#### [Инструкции к выполнению]
Что, согласно тексту для чтения, Ольга Разамасцева выкрала у министра Милютина в 1874 году?

#### [Текст для чтения]
ПОИСК
Происшествия

Закусив с дороги и выпив чаю, гость-»дворянин» под благовидным предлогом вышел в переднюю, надел шубу хозяина и скрылся, оставив свое старое, драное пальто

0:00 23 июня 2005
Закусив с дороги и выпив чаю, гость-»дворянин» под благовидным предлогом вышел в переднюю, надел шубу хозяина и скрылся, оставив свое старое, драное пальто
Анатолий МАКАРОВ специально для «ФАКТОВ»
Киевские жулики высокого класса в ловкости превосходили своих петербургских «коллег»

В 1867 году в Киеве случилось курьезное событие. Утром, перед восходом солнца, неизвестный злоумышленник проник в старый дом ампирной постройки на углу Институтской и Липской улиц, служивший резиденцией киевских гражданских губернаторов, и в кабинете его тогдашнего хозяина генерал-лейтенанта Эйлера взломал ящик письменного стола. Затем он вывалил все бумаги на пол, выплеснул на них содержимое чернильницы накладного серебра, а саму чернильницу бросил в свой саквояж. Туда же отправились бронзовый казенный подсвечник и другие мелкие вещицы. Прибывший вскоре следователь установил, что деловые бумаги и письма не подверглись даже беглому просмотру, а унесенные из кабинета вещи не представляли особой ценности и были взяты не для наживы. Налет носил демонстративный характер!

 

Многие воровские секреты не раскрыты до сих пор

Чем допек киевских домушников генерал-лейтенант Эйлер, неизвестно. В Киеве он появился недавно и, не успев освоиться на месте, был переведен в другой город. Едва ли жулики имели к нему какие-то претензии. Нападая на его дом, они хотели сделать неприятность полиции, показав, что она не способна защитить не только простого горожанина, но и своего собственного шефа. В те годы криминальный мир серьезно беспокоили успехи первых оперативно-сыскных групп, появившихся при полицейских управлениях. Сыщики-профессионалы проявляли чудеса находчивости и прекрасно справлялись с самыми запутанными делами. В 1867 году киевская полиция получила рекордно большое бюджетное ассигнование на свое укрепление и расширение. Очевидно, это и повлияло на решение криминалитета бросить вызов хваленым «фараонам» и показать, кто настоящий хозяин в городе.

Подобные демонстрации широко практиковались в уголовном мире

РЕКЛАМА

XIX столетия. Летом 1868 года отставной юнкер Ясинский произвел налет на летнюю стрельнинскую резиденцию брата царя Александра II, великого князя Константина Николаевича и «выгрузил» из покоев фрейлины княгини Голицкой дорогой дамский несессер. В 1874 году одна из тех воровок, которых за мастерство называли «золотыми ручками», Ольга Разамасцева, совершила не менее дерзкий демонстративный налет на квартиру министра Милютина в Петер-бурге и выкрала у него… драгоценную цепь первейшей награды империи — ордена святого Андрея Первозванного! Спустя три года она вынесла из кабинета того же великого князя Константина пять карманных часов и золотые кольца. Эти рискованные «игры» закончились для лихачей провалом. Петербургская полиция торжествовала очередную победу в упорной психологической войне с уголовным миром.

#### [Представленный материал]

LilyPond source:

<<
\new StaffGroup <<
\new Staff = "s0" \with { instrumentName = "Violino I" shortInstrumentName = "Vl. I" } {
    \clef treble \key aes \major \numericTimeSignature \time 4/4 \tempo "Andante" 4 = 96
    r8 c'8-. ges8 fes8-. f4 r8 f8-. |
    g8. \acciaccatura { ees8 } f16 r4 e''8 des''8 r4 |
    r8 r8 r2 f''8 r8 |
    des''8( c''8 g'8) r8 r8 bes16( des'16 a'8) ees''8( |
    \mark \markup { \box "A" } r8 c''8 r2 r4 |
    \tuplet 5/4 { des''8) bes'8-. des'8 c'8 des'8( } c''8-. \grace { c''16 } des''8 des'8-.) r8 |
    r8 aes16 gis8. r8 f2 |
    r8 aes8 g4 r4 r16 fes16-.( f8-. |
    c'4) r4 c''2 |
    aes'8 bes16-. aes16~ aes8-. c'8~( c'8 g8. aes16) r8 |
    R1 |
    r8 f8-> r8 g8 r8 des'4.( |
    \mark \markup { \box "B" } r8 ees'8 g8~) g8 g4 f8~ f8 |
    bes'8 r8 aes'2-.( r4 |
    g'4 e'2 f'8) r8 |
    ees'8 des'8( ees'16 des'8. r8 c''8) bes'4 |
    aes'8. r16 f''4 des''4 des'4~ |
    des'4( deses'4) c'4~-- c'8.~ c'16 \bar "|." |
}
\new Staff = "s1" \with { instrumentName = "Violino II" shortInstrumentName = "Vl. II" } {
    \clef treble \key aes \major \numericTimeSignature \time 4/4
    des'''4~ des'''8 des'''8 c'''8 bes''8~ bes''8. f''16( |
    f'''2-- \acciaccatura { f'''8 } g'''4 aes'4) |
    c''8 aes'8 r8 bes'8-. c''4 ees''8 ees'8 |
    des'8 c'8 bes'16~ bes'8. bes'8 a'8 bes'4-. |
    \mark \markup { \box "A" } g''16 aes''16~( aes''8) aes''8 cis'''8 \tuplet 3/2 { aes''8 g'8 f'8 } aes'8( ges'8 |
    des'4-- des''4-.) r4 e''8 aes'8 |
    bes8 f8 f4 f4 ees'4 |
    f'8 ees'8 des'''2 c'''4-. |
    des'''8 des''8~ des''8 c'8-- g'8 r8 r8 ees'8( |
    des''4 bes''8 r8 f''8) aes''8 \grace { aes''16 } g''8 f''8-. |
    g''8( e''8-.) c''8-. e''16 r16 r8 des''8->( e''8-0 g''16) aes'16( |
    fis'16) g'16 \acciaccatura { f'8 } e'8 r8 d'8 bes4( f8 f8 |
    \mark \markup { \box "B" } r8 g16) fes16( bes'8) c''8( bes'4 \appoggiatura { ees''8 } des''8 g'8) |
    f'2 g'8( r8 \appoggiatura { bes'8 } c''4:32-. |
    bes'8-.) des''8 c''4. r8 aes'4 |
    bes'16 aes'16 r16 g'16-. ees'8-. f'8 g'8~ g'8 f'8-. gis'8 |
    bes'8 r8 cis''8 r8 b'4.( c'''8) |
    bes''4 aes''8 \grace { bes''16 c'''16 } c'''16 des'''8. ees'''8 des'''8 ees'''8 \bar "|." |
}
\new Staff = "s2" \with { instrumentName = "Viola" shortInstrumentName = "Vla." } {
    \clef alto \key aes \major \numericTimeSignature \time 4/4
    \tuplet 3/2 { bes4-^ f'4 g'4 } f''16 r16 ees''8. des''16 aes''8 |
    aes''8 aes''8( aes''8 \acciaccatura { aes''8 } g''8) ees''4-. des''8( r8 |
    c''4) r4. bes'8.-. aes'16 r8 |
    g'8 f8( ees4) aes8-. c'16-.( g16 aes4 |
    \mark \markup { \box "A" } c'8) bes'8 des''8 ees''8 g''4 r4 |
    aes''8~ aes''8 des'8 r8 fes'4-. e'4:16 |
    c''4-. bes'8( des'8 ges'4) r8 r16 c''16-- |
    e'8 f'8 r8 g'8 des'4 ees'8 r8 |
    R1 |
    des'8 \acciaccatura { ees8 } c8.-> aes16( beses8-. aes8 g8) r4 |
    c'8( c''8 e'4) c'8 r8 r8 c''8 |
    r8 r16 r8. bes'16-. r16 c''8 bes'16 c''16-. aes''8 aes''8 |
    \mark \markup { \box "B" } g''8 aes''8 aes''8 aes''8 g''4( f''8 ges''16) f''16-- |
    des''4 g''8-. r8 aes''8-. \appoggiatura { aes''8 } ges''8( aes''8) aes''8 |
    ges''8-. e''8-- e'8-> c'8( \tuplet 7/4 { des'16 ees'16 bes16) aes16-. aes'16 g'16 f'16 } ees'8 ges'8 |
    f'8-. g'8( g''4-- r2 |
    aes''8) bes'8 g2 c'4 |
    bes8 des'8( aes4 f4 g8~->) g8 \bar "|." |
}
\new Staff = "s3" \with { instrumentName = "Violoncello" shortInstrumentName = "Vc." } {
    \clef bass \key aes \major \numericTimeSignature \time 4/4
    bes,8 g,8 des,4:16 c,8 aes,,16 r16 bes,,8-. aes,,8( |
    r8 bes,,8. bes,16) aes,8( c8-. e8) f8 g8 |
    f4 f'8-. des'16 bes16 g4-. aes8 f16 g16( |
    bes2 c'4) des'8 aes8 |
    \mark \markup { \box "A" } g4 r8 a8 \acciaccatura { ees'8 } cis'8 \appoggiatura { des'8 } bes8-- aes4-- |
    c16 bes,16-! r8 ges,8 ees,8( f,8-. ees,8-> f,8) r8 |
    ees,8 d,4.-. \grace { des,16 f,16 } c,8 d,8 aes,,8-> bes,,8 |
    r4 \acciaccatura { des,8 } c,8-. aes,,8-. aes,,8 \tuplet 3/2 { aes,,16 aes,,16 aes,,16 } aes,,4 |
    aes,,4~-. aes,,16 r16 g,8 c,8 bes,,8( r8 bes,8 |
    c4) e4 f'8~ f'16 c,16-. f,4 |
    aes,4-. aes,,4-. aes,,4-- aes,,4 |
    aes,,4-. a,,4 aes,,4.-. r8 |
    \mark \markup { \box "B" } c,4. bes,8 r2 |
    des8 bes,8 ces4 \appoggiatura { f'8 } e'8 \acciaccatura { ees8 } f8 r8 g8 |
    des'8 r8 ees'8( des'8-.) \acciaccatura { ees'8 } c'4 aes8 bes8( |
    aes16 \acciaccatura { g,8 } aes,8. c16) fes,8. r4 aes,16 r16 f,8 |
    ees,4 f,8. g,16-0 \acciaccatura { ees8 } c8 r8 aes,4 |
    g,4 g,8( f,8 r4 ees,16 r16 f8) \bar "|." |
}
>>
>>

#### [Ответ к заданию]
Драгоценную цепь ордена святого Андрея Первозванного.